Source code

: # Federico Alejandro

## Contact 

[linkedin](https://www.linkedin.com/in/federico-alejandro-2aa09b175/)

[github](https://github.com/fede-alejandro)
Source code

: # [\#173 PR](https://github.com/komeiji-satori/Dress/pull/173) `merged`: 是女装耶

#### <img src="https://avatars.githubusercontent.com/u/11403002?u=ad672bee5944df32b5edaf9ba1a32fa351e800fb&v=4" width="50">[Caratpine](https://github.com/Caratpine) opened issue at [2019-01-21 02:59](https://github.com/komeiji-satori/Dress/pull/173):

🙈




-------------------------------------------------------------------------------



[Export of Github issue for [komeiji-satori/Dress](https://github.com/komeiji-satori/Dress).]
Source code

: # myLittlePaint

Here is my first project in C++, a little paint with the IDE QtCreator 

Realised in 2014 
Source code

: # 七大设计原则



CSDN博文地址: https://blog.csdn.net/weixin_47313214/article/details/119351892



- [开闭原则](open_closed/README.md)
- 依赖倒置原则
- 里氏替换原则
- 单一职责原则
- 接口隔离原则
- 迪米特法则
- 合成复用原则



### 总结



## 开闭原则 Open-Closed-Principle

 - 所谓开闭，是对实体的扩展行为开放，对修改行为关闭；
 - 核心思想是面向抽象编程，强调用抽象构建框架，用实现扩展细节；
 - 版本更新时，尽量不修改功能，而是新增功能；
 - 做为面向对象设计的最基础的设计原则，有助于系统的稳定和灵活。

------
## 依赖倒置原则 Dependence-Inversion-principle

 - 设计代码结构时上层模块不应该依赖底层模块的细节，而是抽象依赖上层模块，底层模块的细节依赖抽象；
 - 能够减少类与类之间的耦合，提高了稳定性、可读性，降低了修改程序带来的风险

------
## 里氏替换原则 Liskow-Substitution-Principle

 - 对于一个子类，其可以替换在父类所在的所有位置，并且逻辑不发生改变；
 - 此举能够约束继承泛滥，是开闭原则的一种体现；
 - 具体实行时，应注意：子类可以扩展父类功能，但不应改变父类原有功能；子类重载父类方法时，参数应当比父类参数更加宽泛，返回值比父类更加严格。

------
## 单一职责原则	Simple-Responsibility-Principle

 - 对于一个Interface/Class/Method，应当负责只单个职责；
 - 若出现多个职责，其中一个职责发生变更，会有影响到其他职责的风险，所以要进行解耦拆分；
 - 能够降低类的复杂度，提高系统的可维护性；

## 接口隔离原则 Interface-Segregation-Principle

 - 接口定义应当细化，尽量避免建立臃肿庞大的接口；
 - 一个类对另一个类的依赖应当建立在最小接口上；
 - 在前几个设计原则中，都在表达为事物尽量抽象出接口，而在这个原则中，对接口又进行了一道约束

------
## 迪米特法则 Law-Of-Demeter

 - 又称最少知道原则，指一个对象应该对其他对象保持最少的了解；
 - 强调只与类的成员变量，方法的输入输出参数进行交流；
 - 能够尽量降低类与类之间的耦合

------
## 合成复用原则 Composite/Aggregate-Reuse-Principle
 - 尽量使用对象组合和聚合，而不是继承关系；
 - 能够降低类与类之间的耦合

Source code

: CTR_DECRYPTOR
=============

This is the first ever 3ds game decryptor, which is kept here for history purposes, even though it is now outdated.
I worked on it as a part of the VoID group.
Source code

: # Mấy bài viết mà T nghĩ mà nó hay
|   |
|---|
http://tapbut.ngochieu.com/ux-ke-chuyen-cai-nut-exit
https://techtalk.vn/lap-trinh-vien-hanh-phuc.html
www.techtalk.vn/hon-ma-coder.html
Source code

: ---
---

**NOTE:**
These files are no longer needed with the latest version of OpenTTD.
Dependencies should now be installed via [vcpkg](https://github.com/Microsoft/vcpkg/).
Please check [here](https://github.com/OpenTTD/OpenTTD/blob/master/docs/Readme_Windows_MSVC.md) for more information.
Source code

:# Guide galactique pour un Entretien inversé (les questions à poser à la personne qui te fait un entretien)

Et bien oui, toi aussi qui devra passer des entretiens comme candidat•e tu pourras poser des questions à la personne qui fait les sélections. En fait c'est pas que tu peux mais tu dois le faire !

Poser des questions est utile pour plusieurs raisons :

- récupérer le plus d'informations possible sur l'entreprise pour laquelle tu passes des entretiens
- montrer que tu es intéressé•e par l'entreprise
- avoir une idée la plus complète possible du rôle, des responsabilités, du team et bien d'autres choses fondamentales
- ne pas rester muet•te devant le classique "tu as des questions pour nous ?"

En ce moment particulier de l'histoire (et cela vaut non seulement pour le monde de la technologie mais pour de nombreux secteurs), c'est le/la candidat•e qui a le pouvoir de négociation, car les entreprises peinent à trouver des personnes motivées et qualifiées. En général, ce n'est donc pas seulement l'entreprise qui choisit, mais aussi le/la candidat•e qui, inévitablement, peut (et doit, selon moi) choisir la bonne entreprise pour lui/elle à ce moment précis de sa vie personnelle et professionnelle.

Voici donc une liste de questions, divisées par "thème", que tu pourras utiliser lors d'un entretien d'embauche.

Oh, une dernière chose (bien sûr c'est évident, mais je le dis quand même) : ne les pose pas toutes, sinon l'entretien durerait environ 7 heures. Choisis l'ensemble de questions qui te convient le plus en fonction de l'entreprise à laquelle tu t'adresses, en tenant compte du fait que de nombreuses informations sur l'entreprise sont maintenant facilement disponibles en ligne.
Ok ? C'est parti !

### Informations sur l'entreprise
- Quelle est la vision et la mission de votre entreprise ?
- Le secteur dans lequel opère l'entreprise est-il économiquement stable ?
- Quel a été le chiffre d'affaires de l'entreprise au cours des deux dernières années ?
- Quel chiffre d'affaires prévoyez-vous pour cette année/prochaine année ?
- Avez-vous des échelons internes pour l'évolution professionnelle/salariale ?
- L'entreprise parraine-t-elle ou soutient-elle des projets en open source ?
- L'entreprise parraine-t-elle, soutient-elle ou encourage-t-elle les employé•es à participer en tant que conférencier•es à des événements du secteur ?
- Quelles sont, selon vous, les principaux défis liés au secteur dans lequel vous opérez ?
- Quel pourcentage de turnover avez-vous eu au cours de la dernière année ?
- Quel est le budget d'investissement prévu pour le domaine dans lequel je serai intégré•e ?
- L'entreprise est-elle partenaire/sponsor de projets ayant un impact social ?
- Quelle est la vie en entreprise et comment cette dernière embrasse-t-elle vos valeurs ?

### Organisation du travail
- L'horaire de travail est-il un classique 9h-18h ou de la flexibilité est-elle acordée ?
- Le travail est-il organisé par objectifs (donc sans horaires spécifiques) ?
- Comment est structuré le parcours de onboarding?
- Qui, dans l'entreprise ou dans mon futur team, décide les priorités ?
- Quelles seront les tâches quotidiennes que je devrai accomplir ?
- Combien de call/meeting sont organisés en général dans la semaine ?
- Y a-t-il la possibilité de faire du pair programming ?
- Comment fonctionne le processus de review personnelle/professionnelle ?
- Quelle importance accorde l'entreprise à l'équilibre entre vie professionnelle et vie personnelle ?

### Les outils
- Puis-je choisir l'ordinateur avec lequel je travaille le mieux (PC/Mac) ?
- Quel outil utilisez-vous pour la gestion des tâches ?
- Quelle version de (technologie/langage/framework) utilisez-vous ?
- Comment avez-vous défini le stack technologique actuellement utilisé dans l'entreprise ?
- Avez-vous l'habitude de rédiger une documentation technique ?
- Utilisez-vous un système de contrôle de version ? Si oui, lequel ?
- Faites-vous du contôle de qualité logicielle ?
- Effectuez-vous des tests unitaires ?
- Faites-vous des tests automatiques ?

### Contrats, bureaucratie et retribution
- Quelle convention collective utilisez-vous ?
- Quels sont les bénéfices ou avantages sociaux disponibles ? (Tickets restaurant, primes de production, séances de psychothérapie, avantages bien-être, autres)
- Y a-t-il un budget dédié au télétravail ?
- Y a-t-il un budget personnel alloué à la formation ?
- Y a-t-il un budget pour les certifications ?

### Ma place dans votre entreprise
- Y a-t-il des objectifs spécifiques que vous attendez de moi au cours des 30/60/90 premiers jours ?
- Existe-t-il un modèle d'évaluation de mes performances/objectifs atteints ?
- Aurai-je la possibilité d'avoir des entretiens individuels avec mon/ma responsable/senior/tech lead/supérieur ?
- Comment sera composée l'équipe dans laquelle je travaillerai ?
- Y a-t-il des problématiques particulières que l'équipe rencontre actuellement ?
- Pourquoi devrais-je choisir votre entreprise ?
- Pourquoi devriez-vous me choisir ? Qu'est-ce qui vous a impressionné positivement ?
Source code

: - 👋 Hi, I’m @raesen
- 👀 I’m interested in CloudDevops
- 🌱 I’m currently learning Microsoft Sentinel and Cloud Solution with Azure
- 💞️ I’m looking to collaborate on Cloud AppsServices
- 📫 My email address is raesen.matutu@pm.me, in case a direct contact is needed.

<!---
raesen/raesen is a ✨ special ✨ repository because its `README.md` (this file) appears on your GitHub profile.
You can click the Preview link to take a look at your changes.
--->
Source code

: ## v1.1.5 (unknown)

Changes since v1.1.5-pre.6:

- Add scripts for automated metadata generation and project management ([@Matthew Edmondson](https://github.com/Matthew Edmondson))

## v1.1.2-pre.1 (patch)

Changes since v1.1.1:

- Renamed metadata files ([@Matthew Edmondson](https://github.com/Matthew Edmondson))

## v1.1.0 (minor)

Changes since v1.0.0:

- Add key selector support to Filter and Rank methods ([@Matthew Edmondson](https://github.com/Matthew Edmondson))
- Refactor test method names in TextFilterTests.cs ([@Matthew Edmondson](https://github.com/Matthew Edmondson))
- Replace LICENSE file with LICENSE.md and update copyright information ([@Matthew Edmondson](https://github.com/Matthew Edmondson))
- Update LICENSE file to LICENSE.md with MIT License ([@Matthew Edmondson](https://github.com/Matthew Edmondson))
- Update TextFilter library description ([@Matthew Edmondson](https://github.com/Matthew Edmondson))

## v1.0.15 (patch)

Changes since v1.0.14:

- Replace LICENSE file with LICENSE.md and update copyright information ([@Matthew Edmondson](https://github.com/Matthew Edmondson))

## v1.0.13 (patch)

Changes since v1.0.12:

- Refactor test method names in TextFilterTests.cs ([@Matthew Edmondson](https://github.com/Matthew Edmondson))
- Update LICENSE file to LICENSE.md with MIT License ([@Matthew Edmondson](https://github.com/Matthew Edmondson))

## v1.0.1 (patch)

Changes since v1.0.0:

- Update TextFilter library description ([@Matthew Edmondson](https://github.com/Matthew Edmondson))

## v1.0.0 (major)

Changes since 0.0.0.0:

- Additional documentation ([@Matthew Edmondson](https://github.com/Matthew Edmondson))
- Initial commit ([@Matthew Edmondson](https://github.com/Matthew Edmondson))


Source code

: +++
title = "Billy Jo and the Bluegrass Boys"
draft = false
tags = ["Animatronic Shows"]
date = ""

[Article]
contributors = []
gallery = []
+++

══════════

_Exercise brief_.
The response must hold only the lines above from the line with "### Les outils" through the line with "- Comment avez-vous", each copied exactly, both ends kept.

_Result of the exercise_.
### Les outils
- Puis-je choisir l'ordinateur avec lequel je travaille le mieux (PC/Mac) ?
- Quel outil utilisez-vous pour la gestion des tâches ?
- Quelle version de (technologie/langage/framework) utilisez-vous ?
- Comment avez-vous défini le stack technologique actuellement utilisé dans l'entreprise ?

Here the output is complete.